• Задания
1. Ответьте, пожалуйста, на вопросы по отрывку о китайской общине:
(а) Какие особые права родственников признавало законодательство?
(б) Чем отделялись друг от друга кварталы и секции в многоклановых деревнях?
(в) Кто управлял храмовой собственностью?
2. Продолжите текст о сельской общине в Китае, начав сразу после его последнего предложения.

• Отрывок
************

Большое значение во взаимоотношениях родственников в Китае играло законодательство, которое фактически превращало родственные группы (семья, клан) в особый объект права. Признавались некоторые особые права родственников - необязательность доноса родственников друг на друга, смягчение наказания за кражу у родственника и др.

Деревня была основной формой поселения в Китае. Обычно это был компактный поселок, окруженный полями, угодьями и кладбищами предков. В многоклановых деревнях каждый клан занимал особую часть или улицу, так что в территориальном отношении деревня делилась на кварталы и секции, которые отделялись заборами и воротами друг от друга. Подобное же наблюдается и в узбекской городской общине.

В целом, кланы являлись социальными и политическими ячейками, из которых складывались общины. Семьи вышедшие из того или иного клана не признавались полноценными членами деревенской общины и подвергались ряду ограничений (лишены права голоса в общине и др.)

В хозяйственной сфере община совместно решала вопросы строительства, содержания и ремонта ирригационных систем и дорог, охраны урожая, организации торговых мест в деревне, проведения праздников и ритуальных действий. Почти в каждой деревне был храм, являвшийся религиозным центром общины. С подобной ситуацией можно столкнуться также в Средней Азии. Существовала особая храмовая собственность (земля, сооружения), которой управляли общинные лидеры. Храмы строились на средства общинников и были центрами общинной жизни.

************

• Записи
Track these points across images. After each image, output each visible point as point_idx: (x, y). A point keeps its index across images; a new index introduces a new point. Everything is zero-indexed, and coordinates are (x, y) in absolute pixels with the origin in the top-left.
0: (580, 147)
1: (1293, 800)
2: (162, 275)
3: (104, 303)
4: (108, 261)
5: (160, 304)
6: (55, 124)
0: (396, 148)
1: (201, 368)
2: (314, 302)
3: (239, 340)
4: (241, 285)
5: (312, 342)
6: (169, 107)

************

• Ответы к упражнению
1.
(а) Необязательность доноса родственников друг на друга и смягчение наказания за кражу у родственника.
(б) Заборами и воротами.
(в) Общинные лидеры.

2.
Взаимоотношения между общинами в Китае носили противоречивый характер. Вооруженные конфликты являлись не редкостью, но это укрепляло клановую солидарность, что в свою очередь способствовало развитию самоуправления и клановых организаций.

В условиях эмиграции китайцы были организованы в баны, как разновидность кланов. Многие автор единодушны во мнении, что внутри банов сложно провести границу между территориальными и кровнородственными связями - они тесно переплетались. Баны «однофамильцев» образовывались вне Китая выходцами из одной местности. По своими функциям баны - земляческие общины -повторяли в основном традиционную китайскую общину. Но агрессивное внешнее окружение предполагало большую степень

и

взаимопомощи членов общины (особенно при организации какого -либо коммерческого проекта).

Успехи хуацяо в бизнесе позволяют говорить о позитивной роли элементов традиционализма, который еще не исчерпал себя. Эти элементы интегрируются в новую структуру социально-экономических отношений, обеспечивая высокую рентабельность предприятий, мобильность, минимум внутренней конкурентной борьбы.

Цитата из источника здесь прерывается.